Stored data entries>

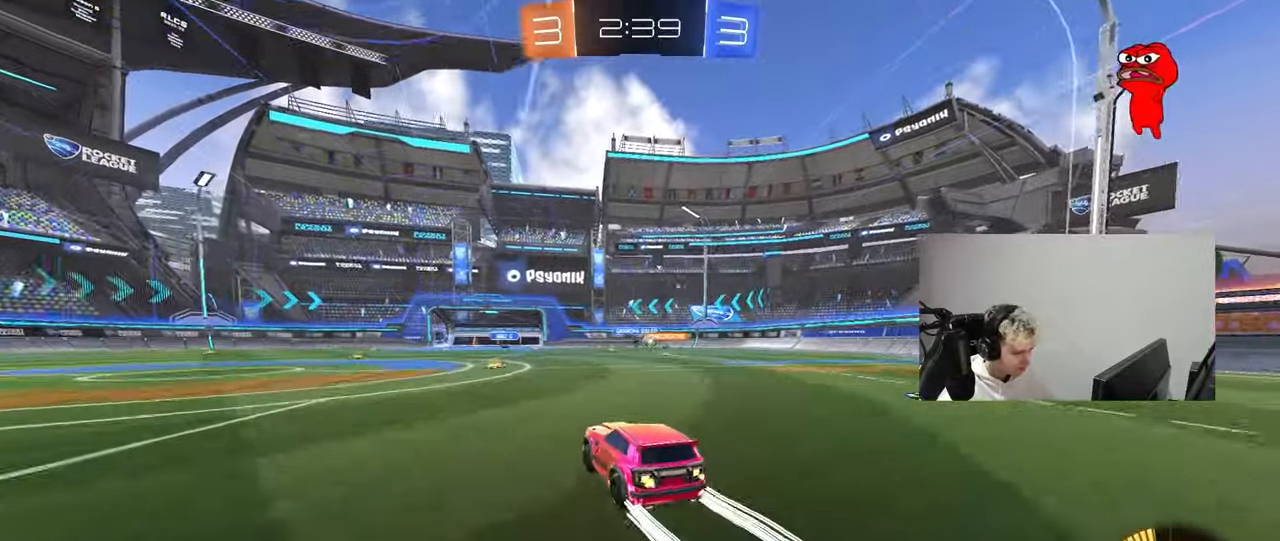
{"keys": ["d", "w"], "mouse": [], "mouse_move": "still", "events": [[317, "d", "down"], [400, "shift", "down"], [500, "shift", "up"]]}
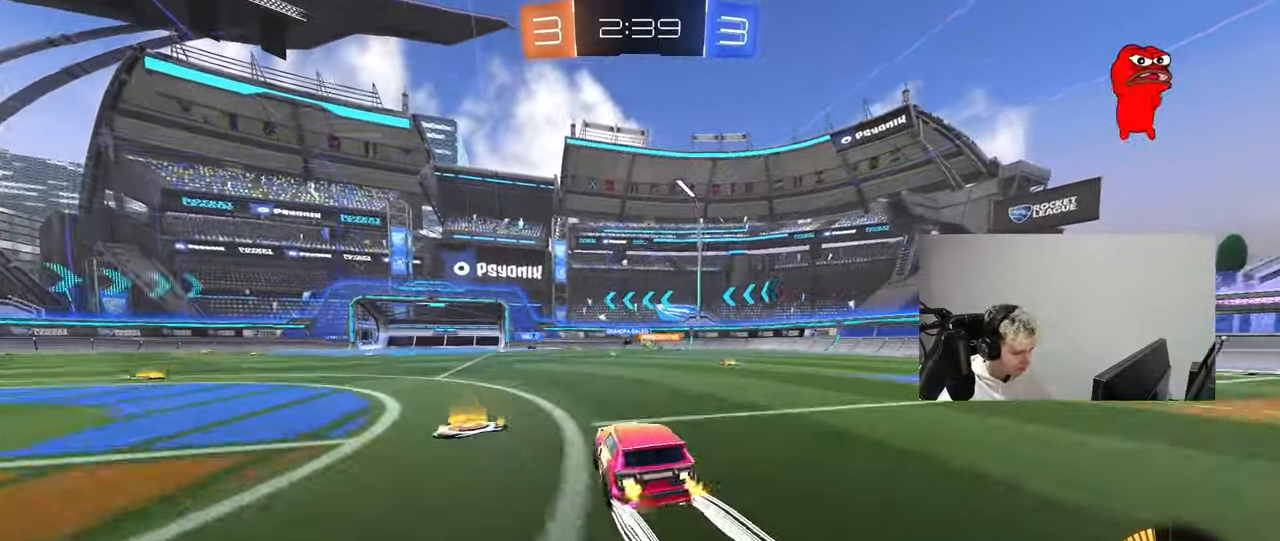
{"keys": ["d", "w"], "mouse": [], "mouse_move": "still", "events": [[50, "d", "up"], [133, "d", "down"]]}
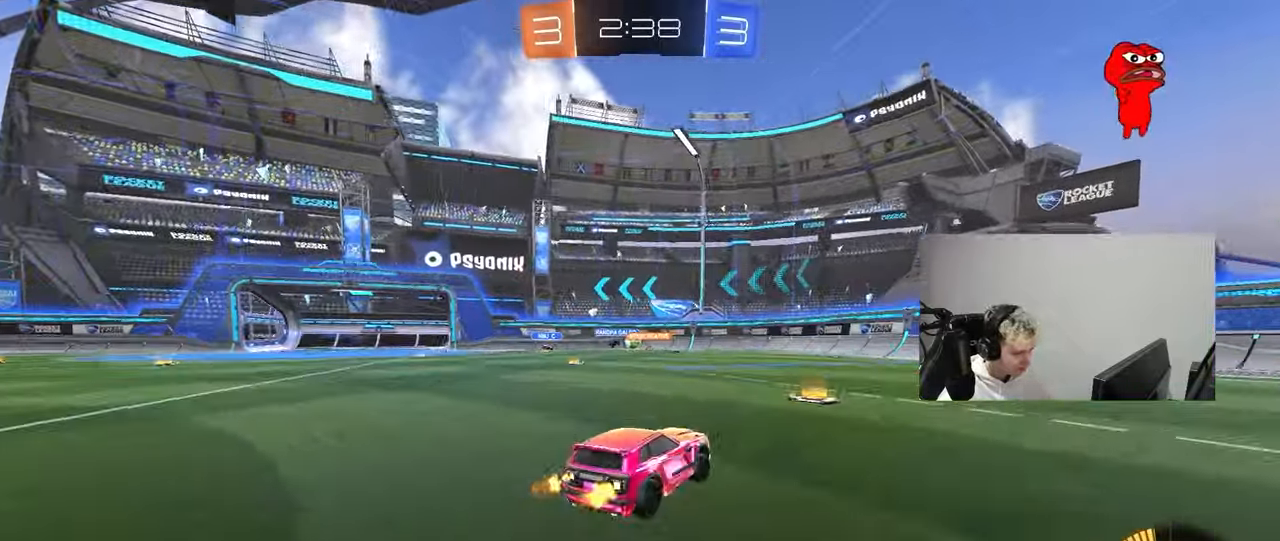
{"keys": [], "mouse": [], "mouse_move": "still", "events": [[17, "d", "up"], [67, "a", "down"], [67, "w", "up"], [300, "s", "down"], [350, "s", "up"], [483, "a", "up"]]}
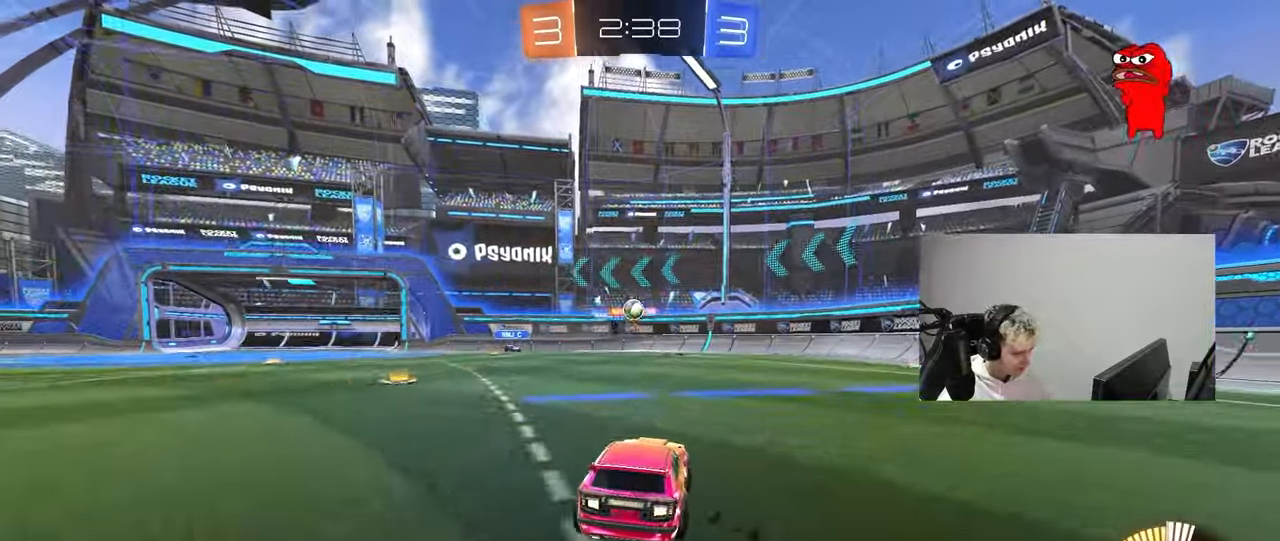
{"keys": ["w"], "mouse": [], "mouse_move": "still", "events": [[33, "d", "down"], [33, "w", "down"], [217, "d", "up"], [267, "a", "down"], [350, "a", "up"]]}
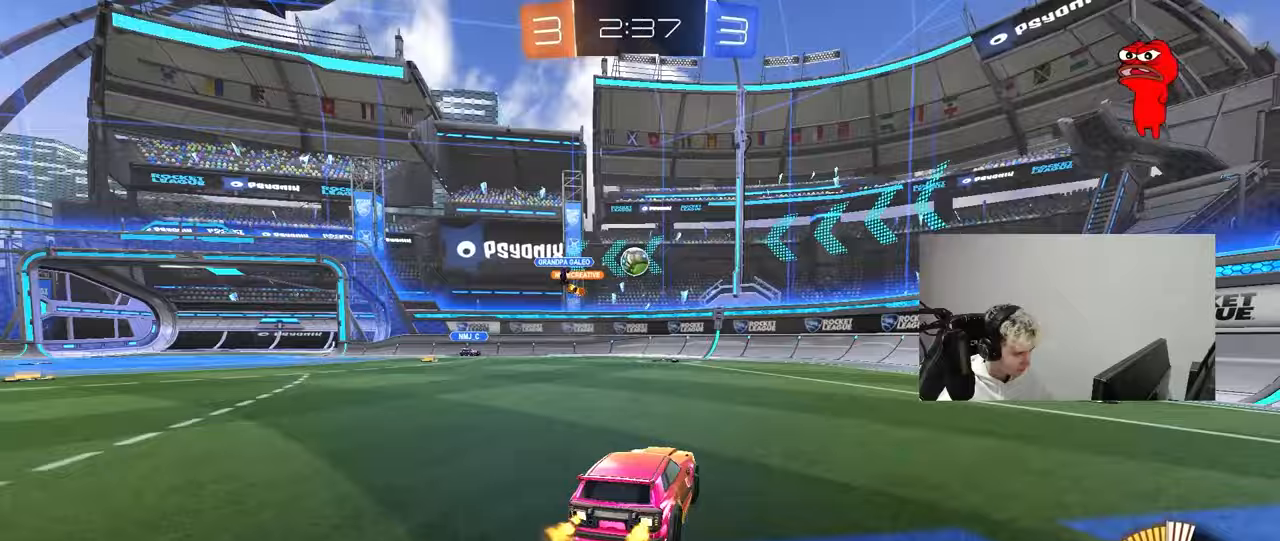
{"keys": [], "mouse": ["left", "right"], "mouse_move": "still", "events": [[133, "a", "down"], [183, "w", "up"], [233, "mouse_left", "down"], [233, "mouse_right", "down"], [283, "d", "down"], [283, "s", "down"], [333, "a", "up"], [367, "d", "up"], [417, "s", "up"]]}
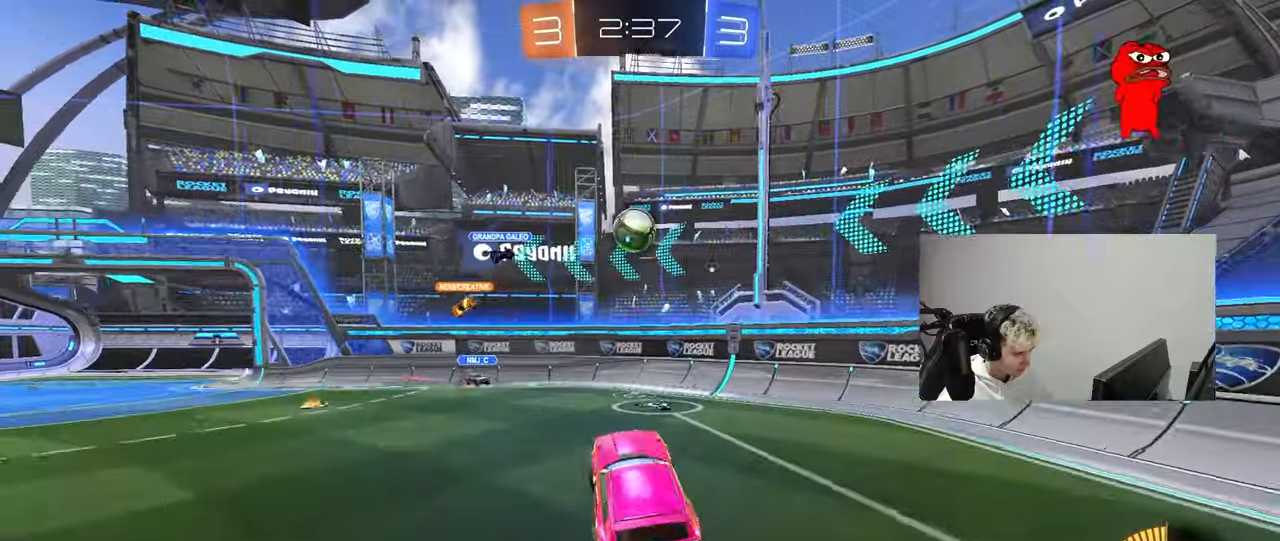
{"keys": ["a"], "mouse": ["left"], "mouse_move": "still", "events": [[67, "d", "down"], [150, "w", "down"], [200, "a", "down"], [200, "mouse_right", "up"], [250, "d", "up"], [300, "w", "up"], [383, "w", "down"], [433, "w", "up"]]}
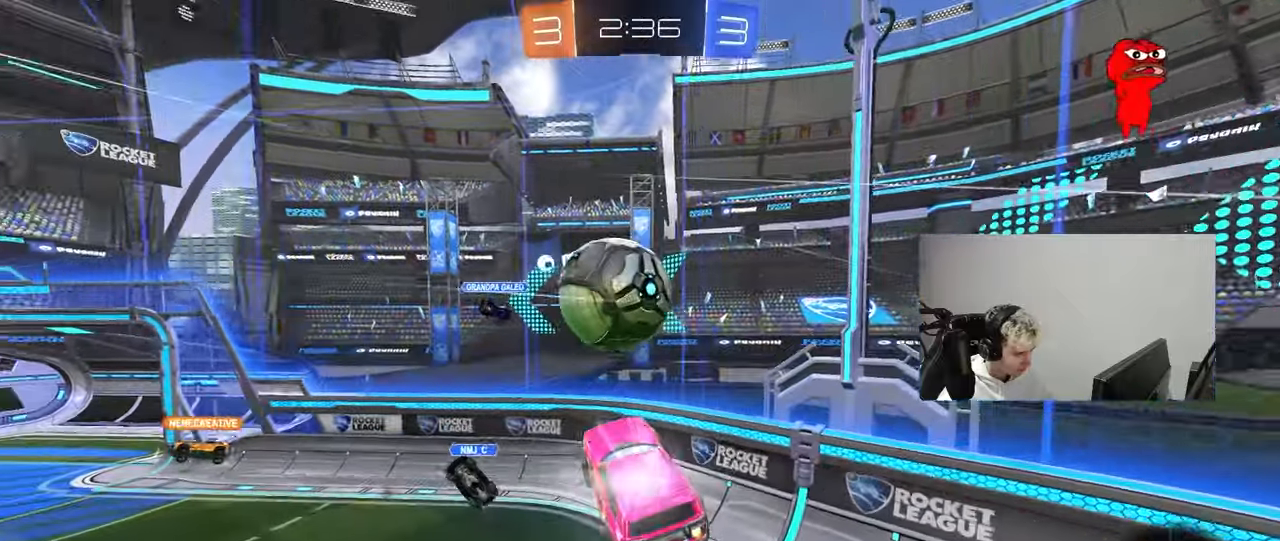
{"keys": ["w"], "mouse": ["left"], "mouse_move": "still", "events": [[33, "mouse_left", "up"], [33, "shift", "down"], [33, "w", "down"], [167, "w", "up"], [267, "a", "up"], [267, "d", "down"], [267, "mouse_left", "down"], [317, "shift", "up"], [317, "w", "down"], [367, "d", "up"]]}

Task to complete>
Wherever the string "left" occurs in the data, copy the line that holds it.

Reply to the exercise>
{"keys": [], "mouse": ["left", "right"], "mouse_move": "still", "events": [[133, "a", "down"], [183, "w", "up"], [233, "mouse_left", "down"], [233, "mouse_right", "down"], [283, "d", "down"], [283, "s", "down"], [333, "a", "up"], [367, "d", "up"], [417, "s", "up"]]}
{"keys": ["a"], "mouse": ["left"], "mouse_move": "still", "events": [[67, "d", "down"], [150, "w", "down"], [200, "a", "down"], [200, "mouse_right", "up"], [250, "d", "up"], [300, "w", "up"], [383, "w", "down"], [433, "w", "up"]]}
{"keys": ["w"], "mouse": ["left"], "mouse_move": "still", "events": [[33, "mouse_left", "up"], [33, "shift", "down"], [33, "w", "down"], [167, "w", "up"], [267, "a", "up"], [267, "d", "down"], [267, "mouse_left", "down"], [317, "shift", "up"], [317, "w", "down"], [367, "d", "up"]]}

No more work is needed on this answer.